Consigne 1 >>
Recopie le listing depuis son début jusqu'à la ligne qui contient « family: Araneidae », toutes deux incluses, en remplaçant « phylum » par « embranchement » sans rien modifier d'autre.
═══ Texte fourni ═══
Vous voyez où peut conduire le monopole de l'enseignement scientifique livré aux mains de l'autorité religieuse.

Loin de moi la pensée d'accuser par ces documents les congrégations qui, à cette époque, étaient seules en possession d'enseigner. A mon sens, l'immutabilité des dogmes et des fondements de la foi qui donne au clergé une aptitude particulière pour l'instruction religieuse dont il est nourri, ne favorise pas les tendances habituelles de l'esprit vers la science progressive et peut contribuer à rendre, sous cette direction, l'enseignement scientifique stationnaire.

M. de Mérode. - Quels grands progrès a-t-on faits?

M. Le Hon. - Il s'en est fait de considérables. On a justement loué la grande pensée de Napoléon qui, par le Concordat de 1801, a relevé en France le culte et ses autels; mais ce qu'on n'a pas dit : c'est qu'en rendant cet hommage à l'empire nécessaire de la religion sur les âmes, il instituait, par un décret du 1er mai 1802, l'université à qui il confiait le soin de la culture intellectuelle de la France. Et on ne peut sans injustice méconnaître que cette grande institution, qui a duré près d'un demi-siècle, n'ait, pour un temps, rendu des services réels à l'enseignement et à la science, malgré les vices de son organisation et de son monopole.

Je crois avoir établi que l'enseignement, sous la direction de l'Etat, est conforme à l'esprit de la Constitution, non moins qu'à son texte, et que la véritable liberté, c'est-à-dire celle qui fait naître la concurrence, l'émulation et le progrès, n'a rien à redouter de l'action simultanée des deux grandes forces sociales, le pouvoir civil et l'autorité religieuse.

Le projet de loi blesse-t-il les libertés communales? En principe, je ne le pense pas. L'article 31 de la Constitution n'attribue à la commune, sans partage, que les intérêts exclusivement communaux, et l'article 108 réserve l'approbation royale pour les cas à déterminer par la loi.

Je m'étonne un peu, je le confesse, de la sollicitude que certaine opinion témoigne pour la liberté communale en fait d'enseignement, après ce qui s'est passé depuis 1837.

Il est impossible de nier que l'instruction publique ne soit essentiellement d'intérêt général.

La loi offre, au point de vue de la commune, une disposition que je regarde comme une heureuse amélioration, c'est le principe qui restreint l'application de la loi à l'externat.

L'externat, en effet, c'est la classe où se donnent les leçons des professeurs, où se cultive l'intelligence; c'est l'instruction. L'internat, c'est le foyer de l'éducation morale et religieuse ; c'est la succursale de la famille, c'est l'éducation.

La nomination des professeurs appartenant à l'Etat, une cause habituelle de conflit sera éteinte entre le clergé et la commune au sujet de l'enseignement religieux.
═══ Extraits du listing ═══
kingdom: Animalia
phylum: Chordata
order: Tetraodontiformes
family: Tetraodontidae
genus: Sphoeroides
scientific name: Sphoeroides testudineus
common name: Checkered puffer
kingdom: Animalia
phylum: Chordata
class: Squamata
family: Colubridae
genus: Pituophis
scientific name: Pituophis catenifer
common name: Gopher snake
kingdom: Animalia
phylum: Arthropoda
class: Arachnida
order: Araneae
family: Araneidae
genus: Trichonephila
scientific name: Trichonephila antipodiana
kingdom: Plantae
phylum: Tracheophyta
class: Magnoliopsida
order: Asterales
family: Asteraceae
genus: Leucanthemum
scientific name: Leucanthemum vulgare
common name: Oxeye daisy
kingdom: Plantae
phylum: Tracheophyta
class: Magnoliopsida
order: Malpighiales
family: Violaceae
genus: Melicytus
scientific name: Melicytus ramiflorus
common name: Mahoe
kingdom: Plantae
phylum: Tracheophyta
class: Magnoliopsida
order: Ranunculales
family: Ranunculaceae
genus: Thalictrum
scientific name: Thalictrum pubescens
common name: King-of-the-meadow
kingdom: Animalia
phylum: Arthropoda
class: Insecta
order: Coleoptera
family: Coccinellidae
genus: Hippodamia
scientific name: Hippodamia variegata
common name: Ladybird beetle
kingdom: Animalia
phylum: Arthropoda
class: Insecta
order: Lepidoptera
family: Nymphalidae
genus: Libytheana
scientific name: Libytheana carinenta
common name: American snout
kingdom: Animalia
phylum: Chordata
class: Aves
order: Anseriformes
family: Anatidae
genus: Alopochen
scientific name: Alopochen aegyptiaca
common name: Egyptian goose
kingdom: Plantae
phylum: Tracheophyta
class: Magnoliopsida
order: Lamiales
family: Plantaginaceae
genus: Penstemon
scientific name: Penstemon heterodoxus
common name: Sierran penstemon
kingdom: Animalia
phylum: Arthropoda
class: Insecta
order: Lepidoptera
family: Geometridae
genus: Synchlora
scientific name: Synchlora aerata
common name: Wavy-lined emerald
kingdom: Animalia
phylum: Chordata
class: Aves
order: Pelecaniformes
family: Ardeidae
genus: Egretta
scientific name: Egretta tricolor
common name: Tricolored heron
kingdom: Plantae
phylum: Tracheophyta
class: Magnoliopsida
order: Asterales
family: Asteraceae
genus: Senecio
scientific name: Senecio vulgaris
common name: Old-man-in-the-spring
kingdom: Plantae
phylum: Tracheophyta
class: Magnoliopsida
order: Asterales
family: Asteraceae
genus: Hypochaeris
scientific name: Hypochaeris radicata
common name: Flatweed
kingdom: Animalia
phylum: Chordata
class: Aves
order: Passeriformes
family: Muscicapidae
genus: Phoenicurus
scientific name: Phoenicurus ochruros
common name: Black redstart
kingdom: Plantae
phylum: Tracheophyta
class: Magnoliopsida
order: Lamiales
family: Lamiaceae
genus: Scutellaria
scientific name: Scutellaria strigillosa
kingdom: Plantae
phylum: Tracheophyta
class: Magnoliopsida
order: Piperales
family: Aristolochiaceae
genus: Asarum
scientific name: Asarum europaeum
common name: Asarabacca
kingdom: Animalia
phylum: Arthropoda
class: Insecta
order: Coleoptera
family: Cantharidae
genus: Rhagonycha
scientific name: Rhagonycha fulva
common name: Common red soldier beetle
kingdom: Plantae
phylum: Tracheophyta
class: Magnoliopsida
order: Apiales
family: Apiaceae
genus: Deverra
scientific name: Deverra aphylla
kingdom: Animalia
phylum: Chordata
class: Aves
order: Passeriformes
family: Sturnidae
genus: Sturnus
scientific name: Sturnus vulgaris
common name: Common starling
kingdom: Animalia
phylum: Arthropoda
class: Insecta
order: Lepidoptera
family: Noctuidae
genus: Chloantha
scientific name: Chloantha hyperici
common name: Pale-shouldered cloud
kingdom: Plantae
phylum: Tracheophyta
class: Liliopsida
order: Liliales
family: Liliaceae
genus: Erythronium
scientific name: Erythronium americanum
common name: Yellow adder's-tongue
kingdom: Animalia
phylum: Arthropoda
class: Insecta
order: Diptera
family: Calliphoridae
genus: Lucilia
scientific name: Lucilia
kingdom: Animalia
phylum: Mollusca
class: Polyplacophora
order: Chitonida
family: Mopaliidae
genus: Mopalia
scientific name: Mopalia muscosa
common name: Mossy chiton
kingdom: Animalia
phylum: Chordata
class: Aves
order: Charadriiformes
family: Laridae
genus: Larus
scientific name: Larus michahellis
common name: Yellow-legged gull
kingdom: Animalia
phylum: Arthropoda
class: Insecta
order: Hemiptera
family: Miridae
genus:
═══
Consigne 2 >>
Quelles sont toutes les années mentionnées dans le texte sur l'enseignement ?

Résultat attendu 1 >>
kingdom: Animalia
embranchement: Chordata
order: Tetraodontiformes
family: Tetraodontidae
genus: Sphoeroides
scientific name: Sphoeroides testudineus
common name: Checkered puffer
kingdom: Animalia
embranchement: Chordata
class: Squamata
family: Colubridae
genus: Pituophis
scientific name: Pituophis catenifer
common name: Gopher snake
kingdom: Animalia
embranchement: Arthropoda
class: Arachnida
order: Araneae
family: Araneidae

Résultat attendu 2 >>
1801, 1802, 1837